Boeing Starliner Delays Continue: Crewed Flight Test To Occur No Earlier Than May 17, Says NASA

The first crewed flight test of Boeing Co‘s BA Starliner spacecraft to the International Space Station will now be launched no earlier than May 17, NASA said on Tuesday, after the launch planned for Monday was halted.

What Happened: The launch planned for Monday was halted after an issue was identified with the Atlas V rocket that was supposed to carry the spacecraft to orbit.

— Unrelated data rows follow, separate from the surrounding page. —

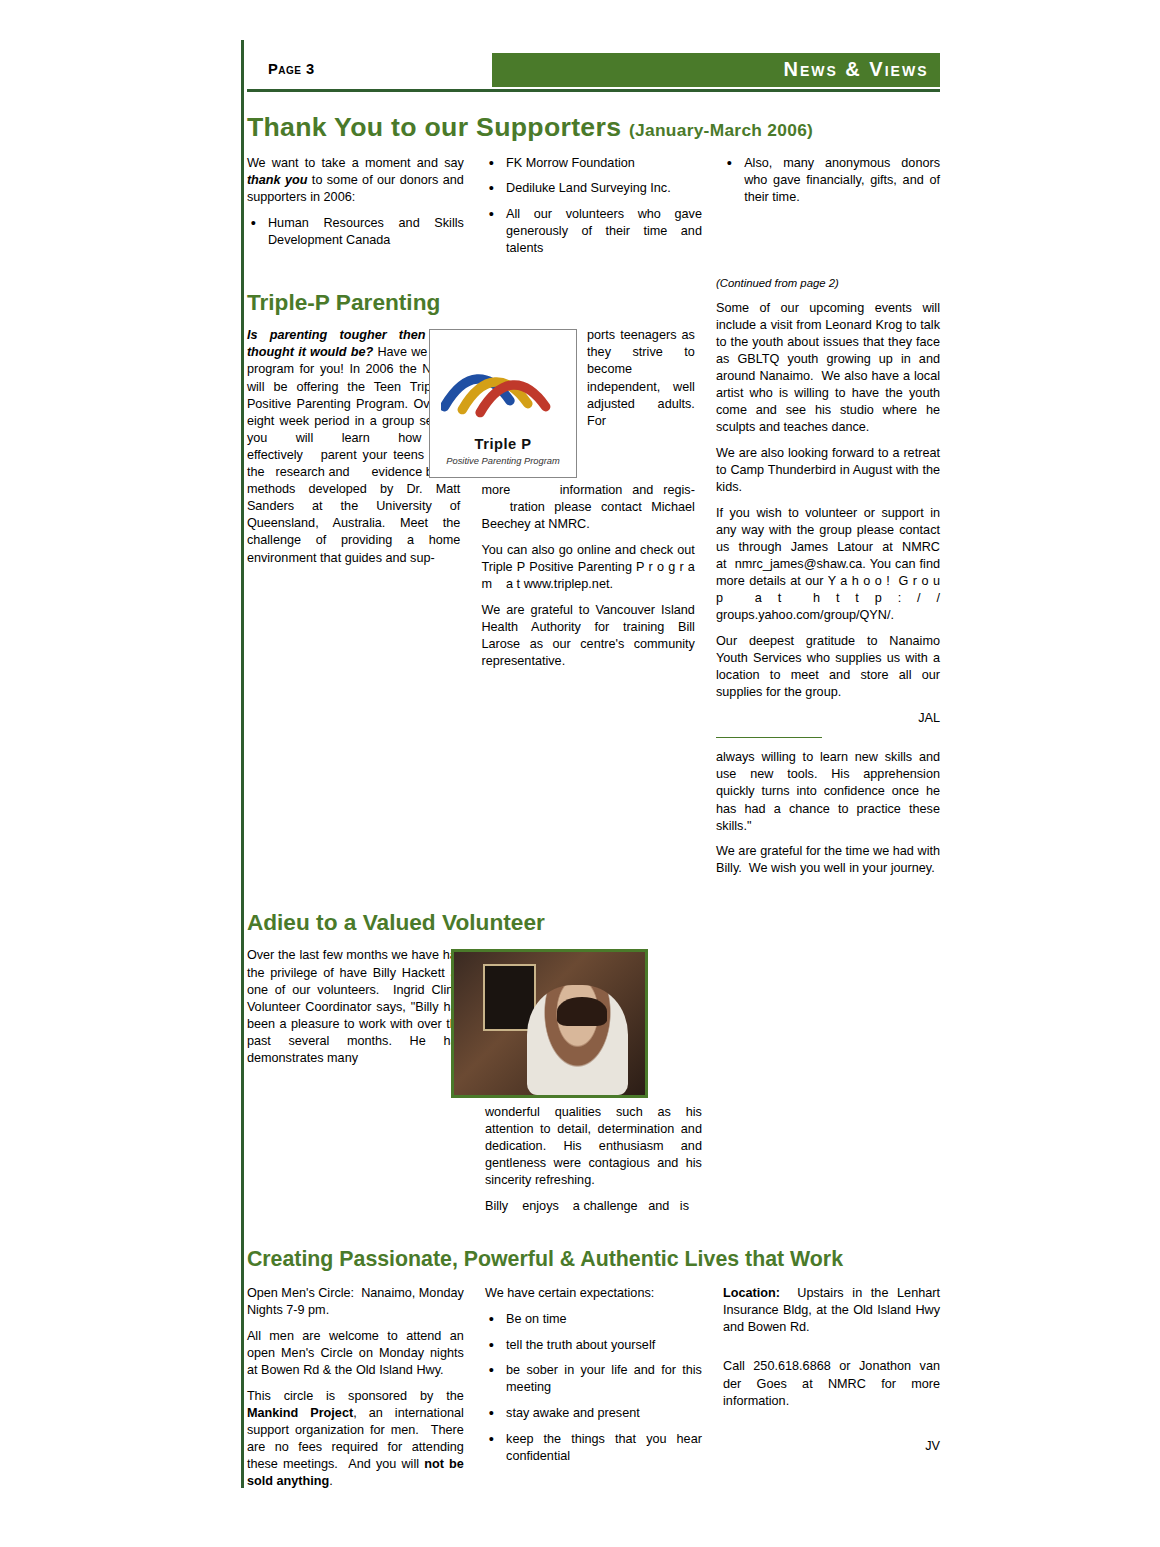Page 3
News & Views
Thank You to our Supporters (January-March 2006)
We want to take a moment and say thank you to some of our donors and supporters in 2006:
Human Resources and Skills Development Canada
FK Morrow Foundation
Dediluke Land Surveying Inc.
All our volunteers who gave generously of their time and talents
Also, many anonymous donors who gave financially, gifts, and of their time.
Triple-P Parenting
Is parenting tougher then you thought it would be? Have we got a program for you! In 2006 the NMRC will be offering the Teen Triple P, Positive Parenting Program. Over an eight week period in a group setting, you will learn how to effectively parent your teens using the research and evidence based methods developed by Dr. Matt Sanders at the University of Queensland, Australia. Meet the challenge of providing a home environment that guides and sup-
Triple PPositive Parenting Program
ports teenagers as they strive to become independent, well adjusted adults. For more information and regis- tration please contact Michael Beechey at NMRC.
You can also go online and check out Triple P Positive Parenting P r o g r a m a t www.triplep.net.
We are grateful to Vancouver Island Health Authority for training Bill Larose as our centre's community representative.
(Continued from page 2)
Some of our upcoming events will include a visit from Leonard Krog to talk to the youth about issues that they face as GBLTQ youth growing up in and around Nanaimo. We also have a local artist who is willing to have the youth come and see his studio where he sculpts and teaches dance.
We are also looking forward to a retreat to Camp Thunderbird in August with the kids.
If you wish to volunteer or support in any way with the group please contact us through James Latour at NMRC at nmrc_james@shaw.ca. You can find more details at our Y a h o o ! G r o u p a t h t t p : / / groups.yahoo.com/group/QYN/.
Our deepest gratitude to Nanaimo Youth Services who supplies us with a location to meet and store all our supplies for the group.
JAL
always willing to learn new skills and use new tools. His apprehension quickly turns into confidence once he has had a chance to practice these skills."
We are grateful for the time we had with Billy. We wish you well in your journey.
Adieu to a Valued Volunteer
Over the last few months we have had the privilege of have Billy Hackett as one of our volunteers. Ingrid Cline, Volunteer Coordinator says, "Billy has been a pleasure to work with over the past several months. He has demonstrates many
wonderful qualities such as his attention to detail, determination and dedication. His enthusiasm and gentleness were contagious and his sincerity refreshing.
Billy enjoys a challenge and is
spacer
Creating Passionate, Powerful & Authentic Lives that Work
Open Men's Circle: Nanaimo, Monday Nights 7-9 pm.
All men are welcome to attend an open Men's Circle on Monday nights at Bowen Rd & the Old Island Hwy.
This circle is sponsored by the Mankind Project, an international support organization for men. There are no fees required for attending these meetings. And you will not be sold anything.
We have certain expectations:
Be on time
tell the truth about yourself
be sober in your life and for this meeting
stay awake and present
keep the things that you hear confidential
Location: Upstairs in the Lenhart Insurance Bldg, at the Old Island Hwy and Bowen Rd.
Call 250.618.6868 or Jonathon van der Goes at NMRC for more information.
JV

United Launch Alliance, the company operating the rocket, has decided to replace a pressure regulation valve on the liquid oxygen taken on the rocket’s Centaur upper stage, NASA said, while adding that the launch is now planned for no earlier than 6:16 p.m. EDT Friday, May 17.

The replacement will begin on Wednesday, May 8, and ULA will also perform leak checks and functional checkouts ahead of the next launch. The two astronauts slated to undertake the flight, Suni Williams and Barry "Butch" Wilmore will remain in quarantine at NASA Kennedy crew quarters in the meantime, the agency said.

Why It Matters: Boeing's Starliner spacecraft has been faced with several delays since the start. The spacecraft was supposed to have its first uncrewed test flight in 2015 which was delayed up to 2019. In 2022, the spacecraft completed its first uncrewed flight to the International Space Station.

If the upcoming crewed flight test is successful, Boeing will become the next private company to shuttle astronauts to and from the ISS for NASA, like Elon Musk's SpaceX.

NASA awarded both Boeing and SpaceX contracts to enable to and from transportation to the ISS after retiring its space shuttle. SpaceX sent its first crewed mission to the ISS in 2020 on its Dragon spacecraft and has since then undertaken multiple missions, overtaking its traditional rival.